Forty-five percent of investors believe that the results of the 2024 U.S. presidential and congressional elections will have a bigger influence than market returns on their retirement plans and portfolios, according to survey results released Monday by Nationwide.
In addition, 32% of investors believe that the economy will plunge into a recession within 12 months if the political party with which they least align should gain more power in next year's federal elections. And 31% said that if that happens, their future finances will suffer and taxes will increase within a year.
"As we get closer to the 2024 election, we're going to see more messaging and campaign ads that portray worst-case scenarios, creating anxiety in investors that can lead to short-sighted, emotional decisions," Eric Henderson, president of Nationwide Annuity, said in a statement. "It's important for investors to not get caught up in the 'what ifs,' and instead focus on what they can control."
Henderson said investors should engage with their advisor or financial professional and set up or revisit a long-term plan to ensure that it remains aligned with their goals regardless of which party takes control after the elections.
The Harris Poll conducted the online survey within the United States during the last two weeks in August among 507 advisors and financial professionals and 2,404 adult investors with investable assets of $10,000 or more, including 464 pre-retirees, those between 55 and 65 years old.
A Look Across Party Lines
Fifty-seven percent of investors in the survey who identify as Democrats said market performance will have a bigger effect on their retirement plans and portfolios than the results of the 2024 elections, compared with 47% of investors who identify as Republicans.
However, Republicans tend to brace for election results more than their Democratic counterparts, according to Nationwide.

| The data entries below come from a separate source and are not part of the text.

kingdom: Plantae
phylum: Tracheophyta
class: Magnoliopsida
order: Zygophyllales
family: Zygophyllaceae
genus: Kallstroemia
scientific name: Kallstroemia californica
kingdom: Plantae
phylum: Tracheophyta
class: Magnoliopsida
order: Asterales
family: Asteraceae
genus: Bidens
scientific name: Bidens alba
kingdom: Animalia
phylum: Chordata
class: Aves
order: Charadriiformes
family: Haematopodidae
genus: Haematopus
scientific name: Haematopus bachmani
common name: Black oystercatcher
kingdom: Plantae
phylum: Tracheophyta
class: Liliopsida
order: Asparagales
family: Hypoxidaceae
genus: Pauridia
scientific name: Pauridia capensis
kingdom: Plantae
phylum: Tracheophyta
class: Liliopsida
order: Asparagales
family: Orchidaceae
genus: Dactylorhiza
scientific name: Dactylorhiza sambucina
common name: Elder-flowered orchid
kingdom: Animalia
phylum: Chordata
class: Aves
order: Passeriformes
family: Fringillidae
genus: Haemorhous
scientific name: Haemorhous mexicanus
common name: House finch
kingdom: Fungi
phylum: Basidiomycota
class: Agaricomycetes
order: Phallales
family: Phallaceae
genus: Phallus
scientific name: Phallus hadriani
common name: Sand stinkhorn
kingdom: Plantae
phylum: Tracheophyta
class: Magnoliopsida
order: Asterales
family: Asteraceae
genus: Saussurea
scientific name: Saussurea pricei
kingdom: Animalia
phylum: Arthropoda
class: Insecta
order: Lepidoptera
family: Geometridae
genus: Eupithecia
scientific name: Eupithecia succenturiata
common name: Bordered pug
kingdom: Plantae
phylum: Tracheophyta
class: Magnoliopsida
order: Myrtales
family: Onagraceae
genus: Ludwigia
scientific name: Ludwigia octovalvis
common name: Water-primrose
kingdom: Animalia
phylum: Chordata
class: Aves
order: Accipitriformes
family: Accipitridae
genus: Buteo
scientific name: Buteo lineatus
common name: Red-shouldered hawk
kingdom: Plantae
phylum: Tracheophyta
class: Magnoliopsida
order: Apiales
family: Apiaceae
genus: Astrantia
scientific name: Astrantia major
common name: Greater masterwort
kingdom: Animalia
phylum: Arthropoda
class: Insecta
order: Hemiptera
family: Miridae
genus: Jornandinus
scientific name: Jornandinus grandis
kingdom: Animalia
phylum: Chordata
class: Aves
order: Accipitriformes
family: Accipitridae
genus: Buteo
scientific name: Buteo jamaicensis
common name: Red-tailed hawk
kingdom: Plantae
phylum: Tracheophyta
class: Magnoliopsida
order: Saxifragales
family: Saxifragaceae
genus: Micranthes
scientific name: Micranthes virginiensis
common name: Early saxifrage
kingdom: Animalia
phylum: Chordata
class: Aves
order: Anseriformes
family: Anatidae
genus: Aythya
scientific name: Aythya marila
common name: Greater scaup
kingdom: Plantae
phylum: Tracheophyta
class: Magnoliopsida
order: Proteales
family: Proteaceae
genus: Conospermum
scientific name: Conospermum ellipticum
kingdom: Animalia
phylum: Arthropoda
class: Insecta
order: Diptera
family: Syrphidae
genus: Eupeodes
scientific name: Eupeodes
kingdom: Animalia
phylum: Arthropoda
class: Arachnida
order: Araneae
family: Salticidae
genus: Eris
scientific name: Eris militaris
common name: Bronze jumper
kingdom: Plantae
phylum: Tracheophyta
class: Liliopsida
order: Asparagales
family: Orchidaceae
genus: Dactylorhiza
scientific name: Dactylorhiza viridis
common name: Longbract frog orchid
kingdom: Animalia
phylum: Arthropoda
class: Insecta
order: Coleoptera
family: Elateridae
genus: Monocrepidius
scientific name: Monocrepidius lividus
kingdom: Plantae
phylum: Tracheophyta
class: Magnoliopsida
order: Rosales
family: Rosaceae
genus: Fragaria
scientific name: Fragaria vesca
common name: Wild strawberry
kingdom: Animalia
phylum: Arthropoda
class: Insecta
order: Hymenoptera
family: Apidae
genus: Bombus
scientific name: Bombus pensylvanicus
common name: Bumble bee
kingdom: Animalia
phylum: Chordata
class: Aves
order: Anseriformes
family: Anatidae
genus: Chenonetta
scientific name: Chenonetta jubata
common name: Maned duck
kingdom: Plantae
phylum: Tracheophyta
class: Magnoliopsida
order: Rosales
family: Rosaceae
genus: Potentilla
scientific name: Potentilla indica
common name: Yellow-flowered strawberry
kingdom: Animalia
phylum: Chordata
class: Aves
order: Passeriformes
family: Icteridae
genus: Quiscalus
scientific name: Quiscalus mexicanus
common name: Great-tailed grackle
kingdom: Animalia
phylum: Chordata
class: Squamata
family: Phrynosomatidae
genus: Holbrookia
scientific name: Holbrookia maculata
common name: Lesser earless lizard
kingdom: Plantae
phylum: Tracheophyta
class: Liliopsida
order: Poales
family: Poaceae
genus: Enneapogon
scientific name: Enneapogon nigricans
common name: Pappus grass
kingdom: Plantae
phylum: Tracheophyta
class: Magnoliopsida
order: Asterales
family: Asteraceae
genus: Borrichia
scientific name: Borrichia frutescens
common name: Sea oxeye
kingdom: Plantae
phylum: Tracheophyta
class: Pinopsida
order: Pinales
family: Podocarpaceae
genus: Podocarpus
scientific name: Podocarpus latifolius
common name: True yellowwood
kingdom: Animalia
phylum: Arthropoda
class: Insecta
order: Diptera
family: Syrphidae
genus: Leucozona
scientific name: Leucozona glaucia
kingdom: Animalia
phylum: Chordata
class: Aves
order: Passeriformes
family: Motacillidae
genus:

Sixty-eight percent of Republican investors believe that the outcome of a presidential election will have a direct, immediate and lasting effect on stock market performance, compared with 57% of Democratic investors.
Only 40% investors who identify as independents worry that next year's elections will influence their retirement plans more than market volatility.
"While it's natural to feel the party you support will deliver the best economic outcome, history tells us that these instincts can be blown out of proportion," Mark Hackett, Nationwide's chief of investment research, said in the statement. "Remember that election results in either party's favor have historically had little impact on future investment returns."
It is better, Hacket said, to aggressively filter election news coverage, and stay focused on fundamental drivers of investment performance and leading indicators of economic conditions.
Economic Fears Prompt Changes
As campaigning and political punditry ramp up, economic factors are still top of mind for those saving for retirement, according to the survey.
Overall, 47% of investors who are not retired see inflation, 42% cost-of-living increases and 31% a potential recession as the biggest long-term challenges to their retirement portfolios. To compensate, they are changing their spending and investing habits, including making adjustments to cut spending and ensure a timely retirement.
To save more for retirement in the current environment, 33% of respondents said they are avoiding unnecessary expenses, such as vacations, jewelry and shopping sprees over the next 12 months.